WHAT THE EXERCISE ASKS> Each record should be retyped word for word.

Records from a data collection:
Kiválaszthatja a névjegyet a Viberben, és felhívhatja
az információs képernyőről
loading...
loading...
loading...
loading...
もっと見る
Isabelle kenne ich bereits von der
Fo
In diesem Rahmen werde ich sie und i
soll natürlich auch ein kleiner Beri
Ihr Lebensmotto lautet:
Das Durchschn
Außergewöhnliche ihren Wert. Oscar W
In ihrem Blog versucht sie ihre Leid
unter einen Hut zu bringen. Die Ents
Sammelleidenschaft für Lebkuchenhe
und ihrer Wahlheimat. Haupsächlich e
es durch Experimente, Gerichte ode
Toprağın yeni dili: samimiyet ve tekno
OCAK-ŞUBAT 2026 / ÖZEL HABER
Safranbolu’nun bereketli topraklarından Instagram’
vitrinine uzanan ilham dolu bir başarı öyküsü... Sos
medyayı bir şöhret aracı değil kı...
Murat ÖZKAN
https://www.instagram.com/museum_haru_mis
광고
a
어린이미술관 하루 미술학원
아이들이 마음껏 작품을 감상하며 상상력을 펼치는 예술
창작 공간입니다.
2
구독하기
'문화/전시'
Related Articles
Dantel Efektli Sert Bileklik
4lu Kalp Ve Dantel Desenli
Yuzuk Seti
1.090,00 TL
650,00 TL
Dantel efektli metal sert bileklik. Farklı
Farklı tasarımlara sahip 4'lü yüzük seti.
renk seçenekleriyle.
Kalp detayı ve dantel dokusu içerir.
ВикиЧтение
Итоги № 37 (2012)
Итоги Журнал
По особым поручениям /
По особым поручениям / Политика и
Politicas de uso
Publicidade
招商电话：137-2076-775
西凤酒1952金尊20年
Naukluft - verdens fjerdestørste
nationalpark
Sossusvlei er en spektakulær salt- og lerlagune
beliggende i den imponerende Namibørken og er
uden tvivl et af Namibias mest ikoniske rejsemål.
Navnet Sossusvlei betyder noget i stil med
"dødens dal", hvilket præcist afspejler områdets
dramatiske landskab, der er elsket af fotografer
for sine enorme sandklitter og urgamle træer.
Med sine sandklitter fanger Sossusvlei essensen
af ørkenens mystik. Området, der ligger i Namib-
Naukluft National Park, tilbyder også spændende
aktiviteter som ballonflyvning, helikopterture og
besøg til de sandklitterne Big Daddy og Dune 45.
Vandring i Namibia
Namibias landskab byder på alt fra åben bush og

ANSWER FOR THIS EXERCISE>
Kiválaszthatja a névjegyet a Viberben, és felhívhatja
az információs képernyőről
loading...
loading...
loading...
loading...
もっと見る
Isabelle kenne ich bereits von der
Fo
In diesem Rahmen werde ich sie und i
soll natürlich auch ein kleiner Beri
Ihr Lebensmotto lautet:
Das Durchschn
Außergewöhnliche ihren Wert. Oscar W
In ihrem Blog versucht sie ihre Leid
unter einen Hut zu bringen. Die Ents
Sammelleidenschaft für Lebkuchenhe
und ihrer Wahlheimat. Haupsächlich e
es durch Experimente, Gerichte ode
Toprağın yeni dili: samimiyet ve tekno
OCAK-ŞUBAT 2026 / ÖZEL HABER
Safranbolu’nun bereketli topraklarından Instagram’
vitrinine uzanan ilham dolu bir başarı öyküsü... Sos
medyayı bir şöhret aracı değil kı...
Murat ÖZKAN
https://www.instagram.com/museum_haru_mis
광고
a
어린이미술관 하루 미술학원
아이들이 마음껏 작품을 감상하며 상상력을 펼치는 예술
창작 공간입니다.
2
구독하기
'문화/전시'
Related Articles
Dantel Efektli Sert Bileklik
4lu Kalp Ve Dantel Desenli
Yuzuk Seti
1.090,00 TL
650,00 TL
Dantel efektli metal sert bileklik. Farklı
Farklı tasarımlara sahip 4'lü yüzük seti.
renk seçenekleriyle.
Kalp detayı ve dantel dokusu içerir.
ВикиЧтение
Итоги № 37 (2012)
Итоги Журнал
По особым поручениям /
По особым поручениям / Политика и
Politicas de uso
Publicidade
招商电话：137-2076-775
西凤酒1952金尊20年
Naukluft - verdens fjerdestørste
nationalpark
Sossusvlei er en spektakulær salt- og lerlagune
beliggende i den imponerende Namibørken og er
uden tvivl et af Namibias mest ikoniske rejsemål.
Navnet Sossusvlei betyder noget i stil med
"dødens dal", hvilket præcist afspejler områdets
dramatiske landskab, der er elsket af fotografer
for sine enorme sandklitter og urgamle træer.
Med sine sandklitter fanger Sossusvlei essensen
af ørkenens mystik. Området, der ligger i Namib-
Naukluft National Park, tilbyder også spændende
aktiviteter som ballonflyvning, helikopterture og
besøg til de sandklitterne Big Daddy og Dune 45.
Vandring i Namibia
Namibias landskab byder på alt fra åben bush og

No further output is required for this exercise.